M reached down and put two fingers on Ibis's still-warm neck, though he couldn't have held out much hope, simply by virtue of the yawning aperture that offered a clear view of his internal organs. There was a moment, kneeling over the corpse, when he looked old, our M, very old indeed, perhaps almost as old as he actually was.

Then he was standing and scowling and crossing swiftly to the exit.

“Shit,” Stockdale said a second time.

“Those motherfuckers,” Boy said, her face had gone from cream to rose to summer tomato. “This is the White Queen's doing, sure as stone.”

“You don't know that.” Stockdale said.

“Who the fuck else would it be?” Boy asked, standing furiously. “Celise has been trying to get her grubby little claws on this section of Brooklyn for years. This was the opening salvo, and I'll be damned if it passes without a response.”

“Celise, like Celise the White Queen?” Flemel asked.

“Sweet Christ, boy,” Boy said, face hard, “doesn't M tell you anything?”

“Not really.”

A pair of partygoers, stumbling through the evening in hopes of finding a comfortable spot to copulate, saw the four of them, and then saw the thing they were looking at. The male squealed loudly.

The crowd was swift to gather. There was a brief and pointless period during which some of the more optimistic imagined they might render Ibis medical assistance, and then things turned quickly to recrimination.

“Son of a fucking bitch,” Cavill said. Cavill was wearing jeans that would need to be removed with a razor, and would have been difficult to take seriously were he pointing a gun at the skull of your firstborn child. “In his own home!”

“Don't get to doing nothing foolish, junior,” Salome answered, standing
tall to meet him, a cocktail dress riding up her shapely thighs. “We were invited with full promise of safety.”

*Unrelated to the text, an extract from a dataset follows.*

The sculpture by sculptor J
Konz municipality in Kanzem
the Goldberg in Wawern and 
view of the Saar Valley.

“Did you notice the man who pledged it has his rib cage visible?”

“An unfortunate tragedy,” Salome said, her tone flippant but her eyes very dark. “But that doesn't mean you get to scapegoat any of us into a tomb.” Behind her you might have seen M performing a series of complicated passes beside the exit, though you probably wouldn't have, there being more compelling things to look at just then.

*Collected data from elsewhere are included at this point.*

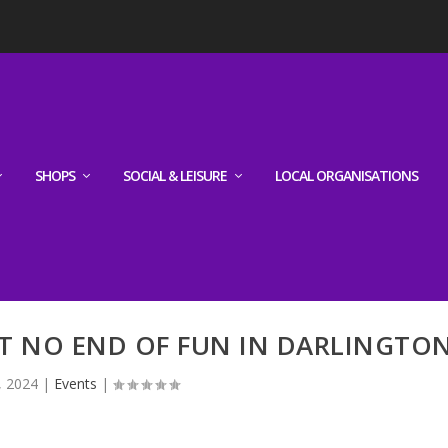
SHOPS
SOCIAL & LEISURE
LOCAL ORGANISATIONS
T NO END OF FUN IN DARLINGTO
, 2024
|
Events
|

“Who the fuck else would have done it?” Cavill said. “Did the White Queen plan this outright, or did you just see an opportunity and take it?”

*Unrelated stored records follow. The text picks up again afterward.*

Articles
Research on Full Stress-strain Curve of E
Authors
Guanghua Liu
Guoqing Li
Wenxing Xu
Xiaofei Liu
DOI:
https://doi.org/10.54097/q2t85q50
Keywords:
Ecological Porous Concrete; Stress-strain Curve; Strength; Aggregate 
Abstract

“Yes, it's been a long-standing plot of mine to kill an old friend at his party while surrounded by the enemy.”

“Why don't we all just go back to using our indoor voices,” M said, having finished his business by the door and returned to the main stage.

“The fuck are you?” Cavill asked.

M started to roll a cigarette. “You know who I am.”

“Yeah? So?”

“So, me being who I am, and you being who you are, I just told you to lower your voice.”

“Fuck this,” Cavill said, though Flemel noticed he didn't yell it. “The Red Queen will hear of this atrocity. By God, she will.”

“In good time,” M said. “Though not quite yet.” He struck a match and brought it to his cigarette, and the night went bright with a corresponding series of trailed explosions flickering from the exit, firecracker pops and swirls of illuminations, strange patterns of flame writhing across the length and breadth of the metal gate before disappearing as suddenly as they came.

Everyone stared. Except for M. M smoked his cigarette.

“What the hell was that?” Cavill asked.

“You're such a tough guy,” M said. “Why don't you go find out?”

Cavill sneered and began walking toward the exit, purposefully and with swift steps—but somehow he ended his journey a dozen feet from the promised egress, looking round bewilderedly.

“Just can't pull yourself away from me, can you?” M asked.